A iniciativa é resultado de um convênio entre a Secretaria de Estado da Administração Penitenciária (Seap) e a Prefeitura de Nísia Floresta. Além de fornecer o material utilizado na obra, o projeto utiliza a mão de obra dos internos na fabricação dos blocos.

A produção começou a ser estruturada em 2024, a partir de projetos de capacitação profissional desenvolvidos pela Seap em parceria com o Tribunal de Justiça, o Ministério Público do Trabalho, o SENAI e a ONG Reforamar. Internos selecionados pela Comissão Técnica de Classificação (CTC) receberam formação teórica e prática sobre fabricação e instalação dos blocos, incluindo conteúdos relacionados à construção civil, preparação dos materiais e cura do concreto.

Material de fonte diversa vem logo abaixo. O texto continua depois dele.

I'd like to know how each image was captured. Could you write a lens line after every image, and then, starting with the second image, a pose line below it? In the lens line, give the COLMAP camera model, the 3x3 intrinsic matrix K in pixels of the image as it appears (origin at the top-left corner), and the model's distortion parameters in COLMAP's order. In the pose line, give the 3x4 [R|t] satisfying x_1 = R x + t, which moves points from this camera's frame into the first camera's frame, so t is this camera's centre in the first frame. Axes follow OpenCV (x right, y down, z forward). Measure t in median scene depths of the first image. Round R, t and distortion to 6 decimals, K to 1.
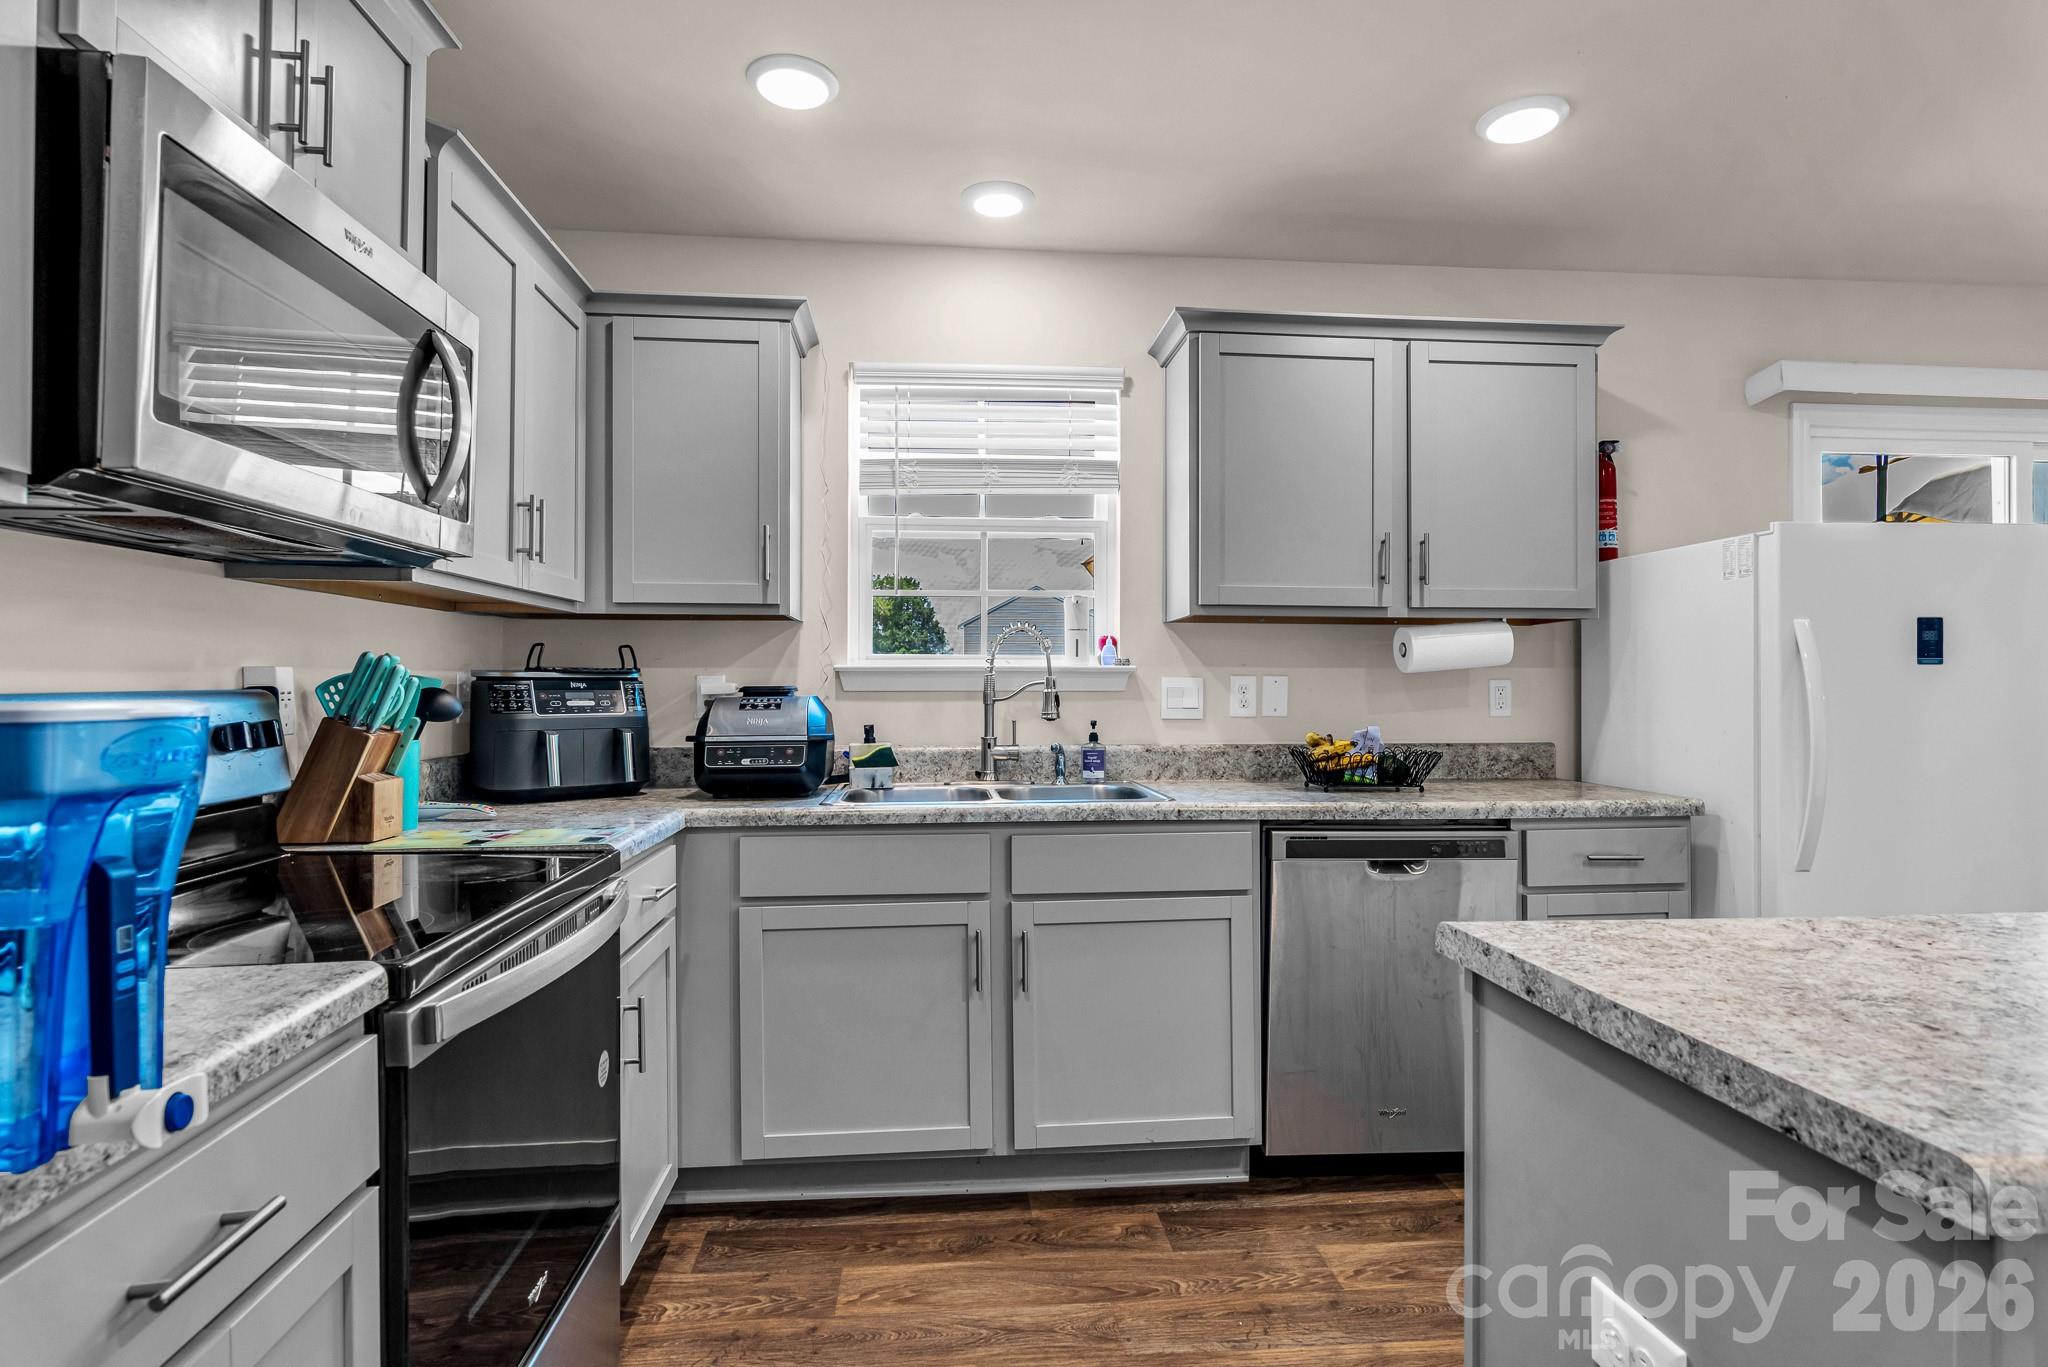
lens RADIAL K [[1025.3, 0, 1002.4], [0, 1025.3, 685.8], [0, 0, 1]] dist [0.006715, -0.000249]
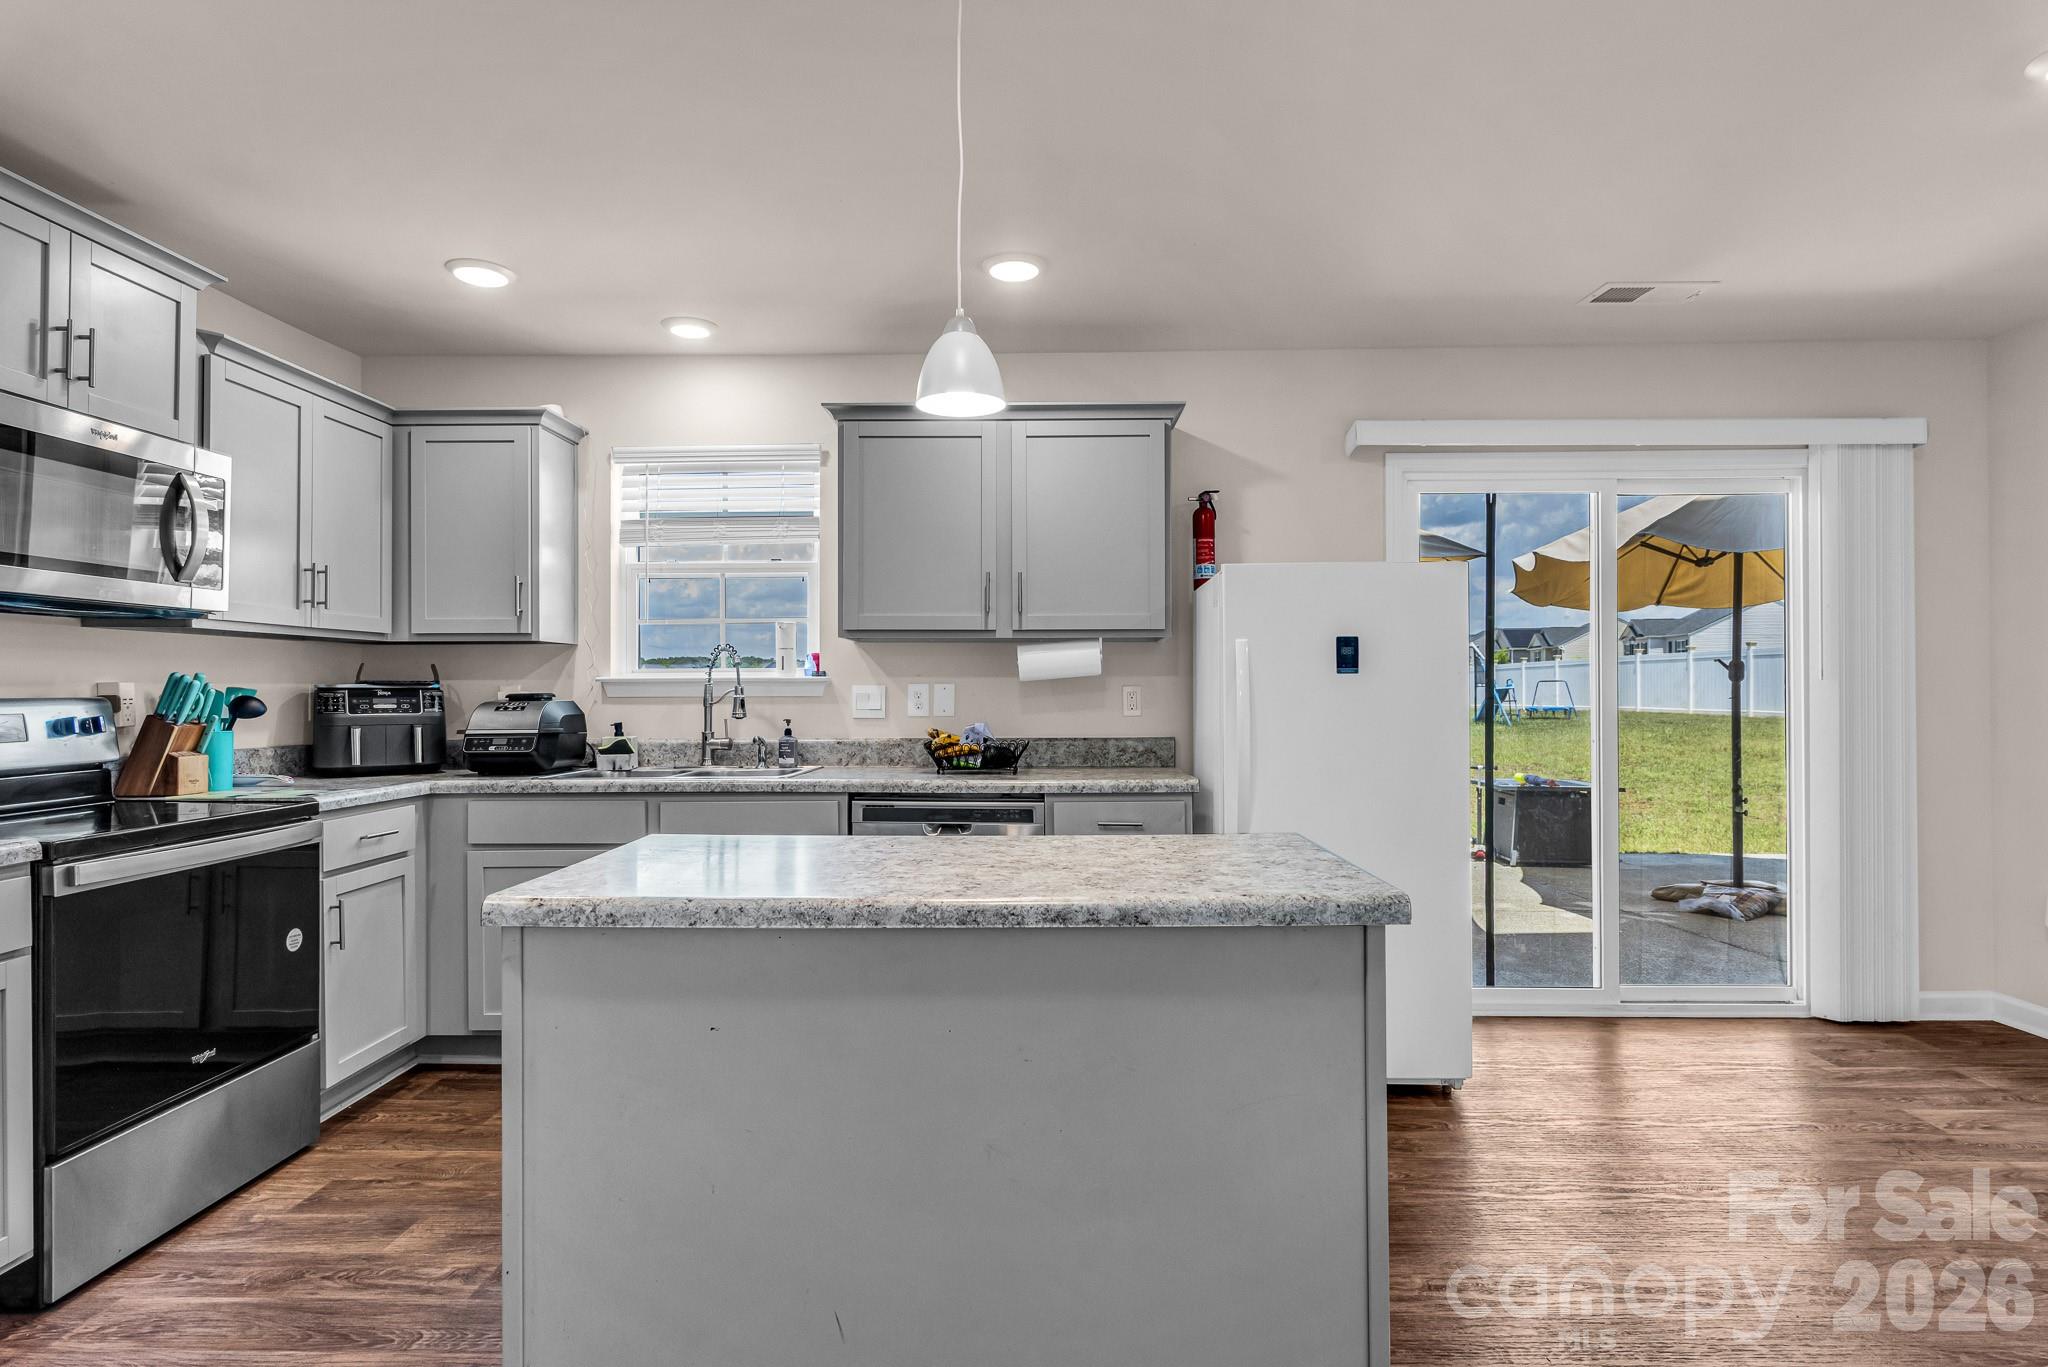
lens RADIAL K [[1025.3, 0, 1002.9], [0, 1025.3, 687.0], [0, 0, 1]] dist [0.006715, -0.000249]
pose [[0.993845, -0.004076, -0.110703, 0.553569], [0.003534, 0.999981, -0.005092, 0.000940], [0.110722, 0.004669, 0.993841, -0.280646]]
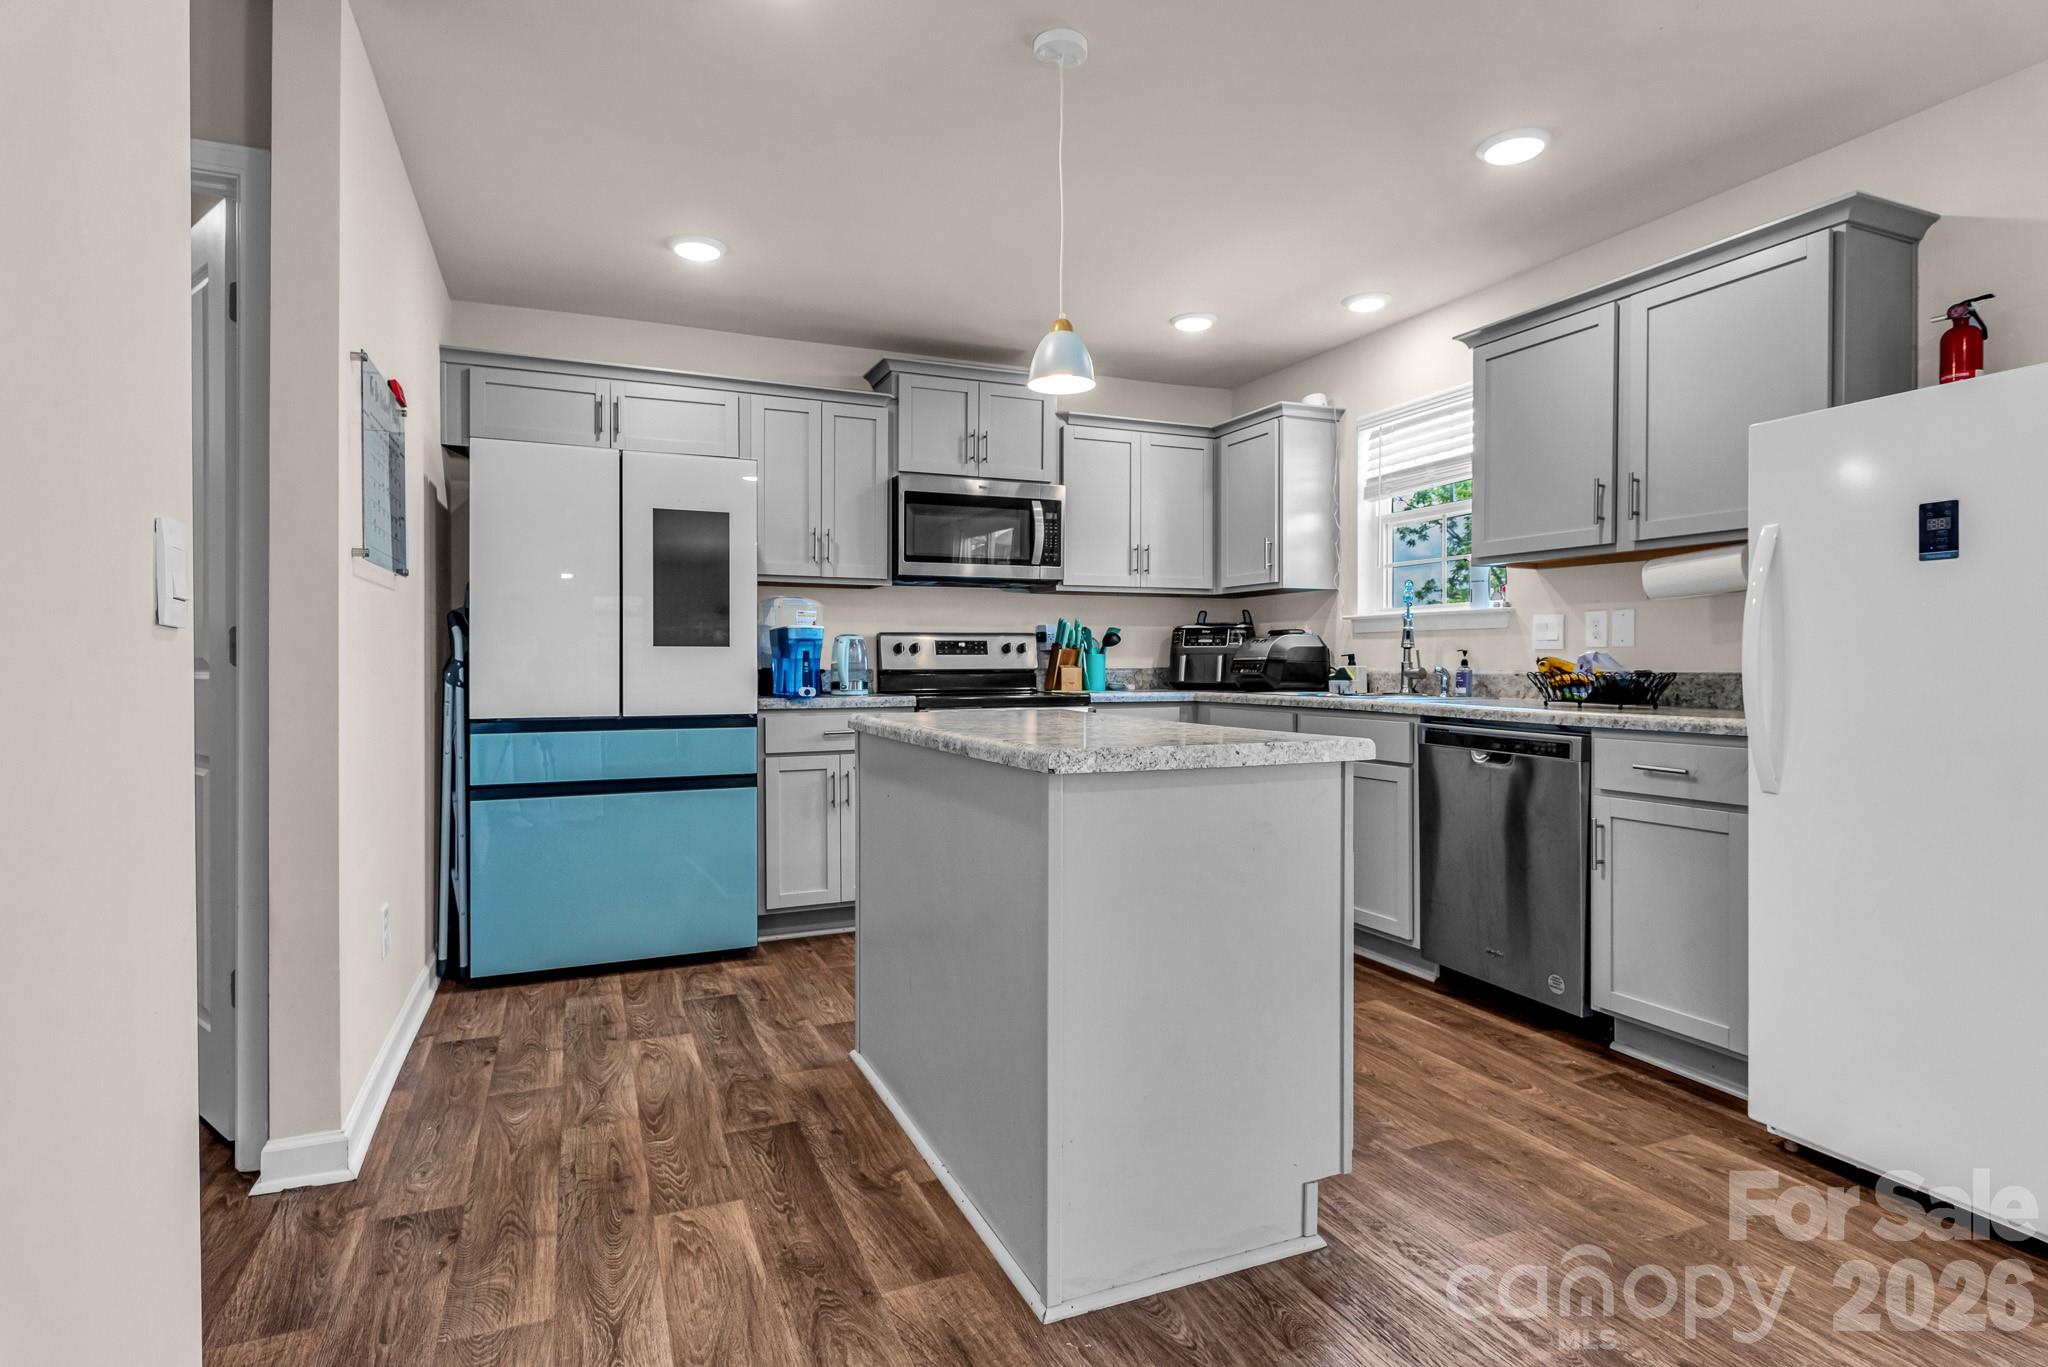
lens RADIAL K [[1046.0, 0, 1043.9], [0, 1046.0, 667.1], [0, 0, 1]] dist [0.003172, -0.001594]
pose [[0.330361, 0.004782, -0.943843, 1.303326], [-0.001638, 0.999989, 0.004493, 0.055682], [0.943853, 0.000062, 0.330365, 0.050419]]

Para estruturar a produção, a Secretaria Nacional de Políticas Penais (SENAPPEN) doou betoneiras profissionais e outros equipamentos utilizados na fabricação das peças.
Com a ampliação do projeto, foi implantado o polo fabril de Alcaçuz. Atualmente, 16 internos trabalham diretamente na produção dos blocos de concreto. Segundo a Prefeitura de Nísia Floresta, o uso do material fabricado na penitenciária pode representar uma redução de até 60% nos custos de pavimentação.
Mais de 260 mil blocos já foram produzidos no parque fabril de Alcaçuz, sendo 61 mil destinados a obras em Nísia Floresta. A unidade conta atualmente com duas plantas voltadas à fabricação de peças de concreto.

Além da produção de blocos, outros 130 internos participam de diferentes frentes de trabalho na penitenciária, como fabricação de esquadrias de alumínio, marcenaria, reciclagem e confecção de roupas, bolsas, mochilas e terços.
Para a Seap a atividade permite que os internos adquiram experiência profissional e desenvolvam habilidades que podem ser utilizadas após o cumprimento da pena. O trabalho integra as ações de capacitação profissional e ressocialização desenvolvidas pela secretaria no sistema prisional do Estado.